Quora has fiddled around with its Credits system and unveiled some new features today, making two very notable changes. The first one is the elimination of the original “Pay to show to Topics” feature of Credits, where users would have to pay credits to have their questions show up to people following specific topics. Instead, users will have to pay 50 credits to ask a question, any question and all topic additions are “free.”

Users can earn credits by having their questions and answers upvoted, answering “Ask to Answer” questions or having users gift them credits.

In addition to the universal question fee, Quora has added Quora ‘Promote,’ a way to use credits to give desired content more visibility throughout Quora. With Quora Promote, a user pays one credit for every two people he or she would like to have the chosen content promoted to (i.e. 100 credits for 200 people). The people are people who would have seen it anyways, a.k.a. followers of the topic and/or of the person who posted it.

When asked if ‘Promote’ was just a Trojan Horse to test out whether Twitter-esque branded promoted content will work, Quora co-founder D’Angelo responded, “We don’t have anything planned like that. This is not a monetization product for us. The goal of this is to make Quora better … We try to connect you with everything you want to know about.”

D’Angelo thinks that giving people the opportunity to get more eyeballs on a question, post or answer is in line with Quora’s overall vision, which has expanded beyond Q&A since its January 2010 launch.

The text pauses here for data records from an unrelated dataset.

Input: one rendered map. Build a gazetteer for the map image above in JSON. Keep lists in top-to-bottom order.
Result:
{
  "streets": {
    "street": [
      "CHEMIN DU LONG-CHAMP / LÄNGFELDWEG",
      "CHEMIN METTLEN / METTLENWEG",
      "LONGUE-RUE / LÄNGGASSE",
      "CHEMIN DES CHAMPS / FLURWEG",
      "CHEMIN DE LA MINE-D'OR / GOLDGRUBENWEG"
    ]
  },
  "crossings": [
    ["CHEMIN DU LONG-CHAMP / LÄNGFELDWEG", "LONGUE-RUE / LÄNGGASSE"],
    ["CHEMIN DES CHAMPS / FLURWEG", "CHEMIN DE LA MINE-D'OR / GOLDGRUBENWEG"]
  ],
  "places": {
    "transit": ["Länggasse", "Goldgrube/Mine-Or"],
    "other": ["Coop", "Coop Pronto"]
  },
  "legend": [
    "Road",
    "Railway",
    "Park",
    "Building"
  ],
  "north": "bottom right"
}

“Quora is this place that gives you access to people who are interested in particular topics and an audience for things you want to share,” D’Angelo tells me, “It’s about connecting you to these other people, experts who want to answer your question or people who follow topics you’re interested in.” Quora doesn’t share traffic stats publicly but D’Angelo assures me that the demographic has diversified beyond the tech industry to other sectors like fashion and entertainment.

It remains to be seen whether or not all these complicated and somewhat arcane gamification elements will catch on with mainstream or even power users. In the meantime, at least the barrier to entry will cut down on the Newsfeed noise.